■ AIM OF THE EXERCISE ■
Can you print every line of the data below, character for character and in the same order?

---*---

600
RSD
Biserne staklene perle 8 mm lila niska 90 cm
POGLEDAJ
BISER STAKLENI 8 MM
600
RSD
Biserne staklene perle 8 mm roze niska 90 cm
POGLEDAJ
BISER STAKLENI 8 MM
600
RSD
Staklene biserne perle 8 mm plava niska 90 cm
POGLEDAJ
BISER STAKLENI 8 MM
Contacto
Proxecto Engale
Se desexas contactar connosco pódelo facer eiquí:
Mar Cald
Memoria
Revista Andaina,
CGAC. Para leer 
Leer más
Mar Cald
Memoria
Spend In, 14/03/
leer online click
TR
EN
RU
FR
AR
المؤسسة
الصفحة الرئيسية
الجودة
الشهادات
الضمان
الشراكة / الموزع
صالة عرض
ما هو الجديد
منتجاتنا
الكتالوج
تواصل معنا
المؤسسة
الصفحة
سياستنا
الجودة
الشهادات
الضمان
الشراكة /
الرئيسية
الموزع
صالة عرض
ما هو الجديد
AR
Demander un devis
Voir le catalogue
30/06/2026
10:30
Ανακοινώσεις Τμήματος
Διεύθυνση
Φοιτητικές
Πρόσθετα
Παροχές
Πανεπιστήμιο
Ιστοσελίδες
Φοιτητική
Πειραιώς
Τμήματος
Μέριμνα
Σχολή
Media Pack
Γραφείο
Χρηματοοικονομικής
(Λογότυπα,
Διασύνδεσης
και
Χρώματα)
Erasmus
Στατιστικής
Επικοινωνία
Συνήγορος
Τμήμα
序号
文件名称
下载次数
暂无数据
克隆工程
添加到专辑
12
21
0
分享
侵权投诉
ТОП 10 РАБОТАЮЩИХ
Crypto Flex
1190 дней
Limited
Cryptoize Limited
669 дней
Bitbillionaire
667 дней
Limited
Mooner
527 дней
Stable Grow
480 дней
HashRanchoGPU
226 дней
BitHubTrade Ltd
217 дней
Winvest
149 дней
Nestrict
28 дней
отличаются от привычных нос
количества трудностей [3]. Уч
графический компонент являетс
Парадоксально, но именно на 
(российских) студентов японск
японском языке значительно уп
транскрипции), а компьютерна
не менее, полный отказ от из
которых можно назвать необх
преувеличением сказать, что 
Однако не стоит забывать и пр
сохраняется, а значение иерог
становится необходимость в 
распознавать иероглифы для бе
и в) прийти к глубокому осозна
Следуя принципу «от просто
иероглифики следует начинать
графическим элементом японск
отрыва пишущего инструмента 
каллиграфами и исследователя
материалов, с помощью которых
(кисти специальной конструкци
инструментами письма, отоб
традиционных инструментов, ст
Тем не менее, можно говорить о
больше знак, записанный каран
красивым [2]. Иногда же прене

---*---

■ ANSWER ■
600
RSD
Biserne staklene perle 8 mm lila niska 90 cm
POGLEDAJ
BISER STAKLENI 8 MM
600
RSD
Biserne staklene perle 8 mm roze niska 90 cm
POGLEDAJ
BISER STAKLENI 8 MM
600
RSD
Staklene biserne perle 8 mm plava niska 90 cm
POGLEDAJ
BISER STAKLENI 8 MM
Contacto
Proxecto Engale
Se desexas contactar connosco pódelo facer eiquí:
Mar Cald
Memoria
Revista Andaina,
CGAC. Para leer 
Leer más
Mar Cald
Memoria
Spend In, 14/03/
leer online click
TR
EN
RU
FR
AR
المؤسسة
الصفحة الرئيسية
الجودة
الشهادات
الضمان
الشراكة / الموزع
صالة عرض
ما هو الجديد
منتجاتنا
الكتالوج
تواصل معنا
المؤسسة
الصفحة
سياستنا
الجودة
الشهادات
الضمان
الشراكة /
الرئيسية
الموزع
صالة عرض
ما هو الجديد
AR
Demander un devis
Voir le catalogue
30/06/2026
10:30
Ανακοινώσεις Τμήματος
Διεύθυνση
Φοιτητικές
Πρόσθετα
Παροχές
Πανεπιστήμιο
Ιστοσελίδες
Φοιτητική
Πειραιώς
Τμήματος
Μέριμνα
Σχολή
Media Pack
Γραφείο
Χρηματοοικονομικής
(Λογότυπα,
Διασύνδεσης
και
Χρώματα)
Erasmus
Στατιστικής
Επικοινωνία
Συνήγορος
Τμήμα
序号
文件名称
下载次数
暂无数据
克隆工程
添加到专辑
12
21
0
分享
侵权投诉
ТОП 10 РАБОТАЮЩИХ
Crypto Flex
1190 дней
Limited
Cryptoize Limited
669 дней
Bitbillionaire
667 дней
Limited
Mooner
527 дней
Stable Grow
480 дней
HashRanchoGPU
226 дней
BitHubTrade Ltd
217 дней
Winvest
149 дней
Nestrict
28 дней
отличаются от привычных нос
количества трудностей [3]. Уч
графический компонент являетс
Парадоксально, но именно на 
(российских) студентов японск
японском языке значительно уп
транскрипции), а компьютерна
не менее, полный отказ от из
которых можно назвать необх
преувеличением сказать, что 
Однако не стоит забывать и пр
сохраняется, а значение иерог
становится необходимость в 
распознавать иероглифы для бе
и в) прийти к глубокому осозна
Следуя принципу «от просто
иероглифики следует начинать
графическим элементом японск
отрыва пишущего инструмента 
каллиграфами и исследователя
материалов, с помощью которых
(кисти специальной конструкци
инструментами письма, отоб
традиционных инструментов, ст
Тем не менее, можно говорить о
больше знак, записанный каран
красивым [2]. Иногда же прене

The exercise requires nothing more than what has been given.